I vaguely remember hearing about this thing called an executive order.

Remember when Bush Sr. stole all the Iraqi govt property in the US during Desert Storm? Seems like if he can do that, they could figure something out. The fact is, they don't really want to, exactly like OP says, they just want to appear to want to.

[–] [email protected] 9 points 1 year ago (1 children)

if he can do that, they could figure something out

Learn how the government works. Please. An executive order was what Biden did previously, in attempting to cancel a smaller amount of debt for less people. It was rejected by the supreme court. There is no next step, there is no other way that isn't an explicitly authoritarian unconstitutional Andrew Jackson style attack on the supreme court. Biden would have an approval rating of 10% within a week, whether or not anyone on Lemmy thinks it's a good idea.

[–] [email protected] 6 points 1 year ago

EOs can't supercede the Supreme Court's decisions. If they claim the action is unconstitutional, no EO overrides that. It's simply not how EOs work.

[–] [email protected] 1 points 1 year ago (1 children)

You need to go watch some Schoolhouse Rock

[–] [email protected] 0 points 1 year ago

Who created that again?

[–] [email protected] 7 points 1 year ago (1 children)

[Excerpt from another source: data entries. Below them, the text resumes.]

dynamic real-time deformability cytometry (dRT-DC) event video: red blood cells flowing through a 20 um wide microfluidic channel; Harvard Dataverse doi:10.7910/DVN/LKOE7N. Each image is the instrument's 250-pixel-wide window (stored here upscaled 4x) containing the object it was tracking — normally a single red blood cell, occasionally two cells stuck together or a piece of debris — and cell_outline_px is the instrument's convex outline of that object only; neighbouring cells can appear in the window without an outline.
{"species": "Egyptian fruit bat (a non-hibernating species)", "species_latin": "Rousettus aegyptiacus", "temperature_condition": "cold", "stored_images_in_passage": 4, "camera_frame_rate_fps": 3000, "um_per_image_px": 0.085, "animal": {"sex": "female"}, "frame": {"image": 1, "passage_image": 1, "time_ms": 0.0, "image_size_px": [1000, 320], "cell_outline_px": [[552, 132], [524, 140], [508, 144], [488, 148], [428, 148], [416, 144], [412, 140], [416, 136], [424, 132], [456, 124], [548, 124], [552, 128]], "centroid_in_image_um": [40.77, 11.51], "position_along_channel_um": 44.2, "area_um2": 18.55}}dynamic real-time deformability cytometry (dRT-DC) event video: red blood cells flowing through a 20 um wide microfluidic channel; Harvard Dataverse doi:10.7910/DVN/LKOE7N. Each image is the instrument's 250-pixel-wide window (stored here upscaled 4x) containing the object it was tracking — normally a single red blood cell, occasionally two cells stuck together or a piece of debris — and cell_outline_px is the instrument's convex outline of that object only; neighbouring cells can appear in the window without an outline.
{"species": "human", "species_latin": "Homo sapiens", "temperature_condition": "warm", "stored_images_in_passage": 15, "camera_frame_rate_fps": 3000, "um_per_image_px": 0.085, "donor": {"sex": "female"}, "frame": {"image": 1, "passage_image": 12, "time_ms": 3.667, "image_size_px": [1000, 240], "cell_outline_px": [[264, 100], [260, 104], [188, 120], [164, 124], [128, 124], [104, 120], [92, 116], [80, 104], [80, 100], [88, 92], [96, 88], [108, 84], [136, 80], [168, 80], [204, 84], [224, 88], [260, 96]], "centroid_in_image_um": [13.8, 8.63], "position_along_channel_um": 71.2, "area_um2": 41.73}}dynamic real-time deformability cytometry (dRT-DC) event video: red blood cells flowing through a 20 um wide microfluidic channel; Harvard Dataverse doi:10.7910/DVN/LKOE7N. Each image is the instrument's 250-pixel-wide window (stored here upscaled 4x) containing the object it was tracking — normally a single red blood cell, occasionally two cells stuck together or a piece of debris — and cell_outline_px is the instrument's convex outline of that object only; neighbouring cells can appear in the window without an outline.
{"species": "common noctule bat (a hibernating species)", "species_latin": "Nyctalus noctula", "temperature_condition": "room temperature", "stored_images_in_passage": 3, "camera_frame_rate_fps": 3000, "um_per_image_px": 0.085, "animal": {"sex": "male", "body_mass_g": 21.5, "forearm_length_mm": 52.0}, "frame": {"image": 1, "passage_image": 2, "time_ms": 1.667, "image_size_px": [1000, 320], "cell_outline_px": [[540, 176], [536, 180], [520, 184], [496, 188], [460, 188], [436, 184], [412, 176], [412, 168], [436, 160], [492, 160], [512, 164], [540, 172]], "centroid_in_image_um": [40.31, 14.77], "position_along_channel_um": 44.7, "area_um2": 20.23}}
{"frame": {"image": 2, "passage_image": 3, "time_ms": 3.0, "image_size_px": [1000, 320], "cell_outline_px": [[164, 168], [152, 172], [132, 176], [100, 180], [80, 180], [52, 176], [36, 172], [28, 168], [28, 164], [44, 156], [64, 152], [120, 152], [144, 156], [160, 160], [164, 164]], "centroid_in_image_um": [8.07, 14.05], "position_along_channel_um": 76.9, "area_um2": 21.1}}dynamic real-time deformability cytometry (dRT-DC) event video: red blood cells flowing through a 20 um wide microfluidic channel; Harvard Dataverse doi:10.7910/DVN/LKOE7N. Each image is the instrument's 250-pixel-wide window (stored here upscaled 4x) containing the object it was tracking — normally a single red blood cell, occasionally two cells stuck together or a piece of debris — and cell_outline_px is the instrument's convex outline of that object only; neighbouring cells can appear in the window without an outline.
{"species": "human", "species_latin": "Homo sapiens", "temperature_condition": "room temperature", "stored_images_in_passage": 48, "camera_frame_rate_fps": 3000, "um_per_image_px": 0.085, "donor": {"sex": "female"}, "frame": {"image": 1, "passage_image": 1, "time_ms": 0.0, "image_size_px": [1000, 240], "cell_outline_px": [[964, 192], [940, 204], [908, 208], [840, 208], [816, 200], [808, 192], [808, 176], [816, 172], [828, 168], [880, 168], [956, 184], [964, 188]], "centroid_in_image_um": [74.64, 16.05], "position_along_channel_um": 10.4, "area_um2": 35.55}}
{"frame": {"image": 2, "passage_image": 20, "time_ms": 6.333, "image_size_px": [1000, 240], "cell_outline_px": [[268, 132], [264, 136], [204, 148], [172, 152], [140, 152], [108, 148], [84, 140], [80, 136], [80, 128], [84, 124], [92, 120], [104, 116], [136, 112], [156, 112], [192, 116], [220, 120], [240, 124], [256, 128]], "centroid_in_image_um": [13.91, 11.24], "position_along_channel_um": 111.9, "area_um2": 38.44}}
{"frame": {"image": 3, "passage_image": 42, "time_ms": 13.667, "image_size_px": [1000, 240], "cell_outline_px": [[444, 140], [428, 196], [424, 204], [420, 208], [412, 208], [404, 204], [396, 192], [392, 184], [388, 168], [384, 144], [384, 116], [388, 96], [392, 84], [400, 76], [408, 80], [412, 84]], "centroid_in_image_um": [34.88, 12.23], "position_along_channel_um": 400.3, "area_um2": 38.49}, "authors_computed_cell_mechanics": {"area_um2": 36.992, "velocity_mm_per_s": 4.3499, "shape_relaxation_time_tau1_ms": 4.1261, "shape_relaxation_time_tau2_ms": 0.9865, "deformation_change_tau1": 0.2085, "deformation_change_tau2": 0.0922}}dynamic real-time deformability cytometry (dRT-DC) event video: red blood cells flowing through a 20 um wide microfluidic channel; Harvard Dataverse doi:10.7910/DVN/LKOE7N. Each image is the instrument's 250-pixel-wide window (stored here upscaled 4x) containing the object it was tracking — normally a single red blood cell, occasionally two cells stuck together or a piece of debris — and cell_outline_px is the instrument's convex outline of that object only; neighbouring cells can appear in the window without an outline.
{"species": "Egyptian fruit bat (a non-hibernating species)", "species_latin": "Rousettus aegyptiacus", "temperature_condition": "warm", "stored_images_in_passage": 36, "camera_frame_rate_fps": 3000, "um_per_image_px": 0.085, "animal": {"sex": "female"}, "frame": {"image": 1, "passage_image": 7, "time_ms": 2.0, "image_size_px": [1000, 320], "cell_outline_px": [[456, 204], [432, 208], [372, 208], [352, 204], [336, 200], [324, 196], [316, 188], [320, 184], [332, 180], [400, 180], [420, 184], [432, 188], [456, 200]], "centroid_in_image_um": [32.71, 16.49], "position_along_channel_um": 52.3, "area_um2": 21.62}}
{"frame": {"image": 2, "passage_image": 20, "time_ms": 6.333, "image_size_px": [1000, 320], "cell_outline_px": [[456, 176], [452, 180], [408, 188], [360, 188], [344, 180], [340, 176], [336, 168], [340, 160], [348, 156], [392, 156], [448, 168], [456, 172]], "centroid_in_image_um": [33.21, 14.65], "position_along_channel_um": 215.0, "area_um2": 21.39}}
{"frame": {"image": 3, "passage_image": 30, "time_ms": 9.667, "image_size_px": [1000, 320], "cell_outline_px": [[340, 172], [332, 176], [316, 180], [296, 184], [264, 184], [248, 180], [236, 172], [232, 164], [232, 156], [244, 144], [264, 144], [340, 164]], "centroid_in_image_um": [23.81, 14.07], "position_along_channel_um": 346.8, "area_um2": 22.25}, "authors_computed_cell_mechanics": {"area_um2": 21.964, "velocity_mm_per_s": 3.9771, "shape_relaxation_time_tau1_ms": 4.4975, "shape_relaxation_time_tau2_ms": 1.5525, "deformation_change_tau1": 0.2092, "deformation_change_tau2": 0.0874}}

Yeah like... They just tried to cut down on student debt and the conservative supermajority struck it down. There's literally nothing Biden can do to overrule that.

[–] [email protected] 3 points 1 year ago

It's just a majority. 222 Republican reps to 212 Democrat.

Supermajority would be 290.

[–] [email protected] 2 points 1 year ago (1 children)

Correction: They can, they just don't want to. If supreme court accepts it, then it's cancelled, but it's more interesting for them to have a bunch of poor people with a fuck ton of debt up their arses, hence why they don't do it

[–] [email protected] 3 points 1 year ago (1 children)

if the supreme court accept it, then it's cancelled

They clearly, obviously, blatantly will not accept it. They shut him down on cancelling a smaller amount. They won't just allow him to cancel a larger amount. All sending it to them does is create more precedent limiting the power of the executive, there is no reason to do that. There's zero upside.

[–] [email protected] 1 points 1 year ago

Which once again reinforces that government can't do because government doesn't want to, because they have the choice to not do anything
And why bother? They don't have debt, it's not their problem, so they don't care enough to do something about it

[–] [email protected] 0 points 1 year ago

Maybe that was the plan all along? Pretend like you want to do it even though you know you won't be able to.

[–] [email protected] 17 points 1 year ago (1 children)

Get Congress to pass a bill and I'm sure he will sign it.

[–] [email protected] 6 points 1 year ago

Nah, these people just want to create terrible memes and get nothing done.

[–] [email protected] 16 points 1 year ago (11 children)

Does anyone else fear the economic impact that student loans are going to have once they are resumed? I am really not looking forward to another recession.

[–] [email protected] 15 points 1 year ago (4 children)

We are in a recession though, have you seen what the working class is going through for the past three years?

[–] [email protected] 11 points 1 year ago

That's what I'm saying. We've been barely skirting by but it's been doable. Once student loans kick in, that's the spark going from embers to an inferno.

[–] [email protected] 2 points 1 year ago

who the fuck is jimmy dore

[–] [email protected] 2 points 1 year ago

you talk a lot, so what's your deal?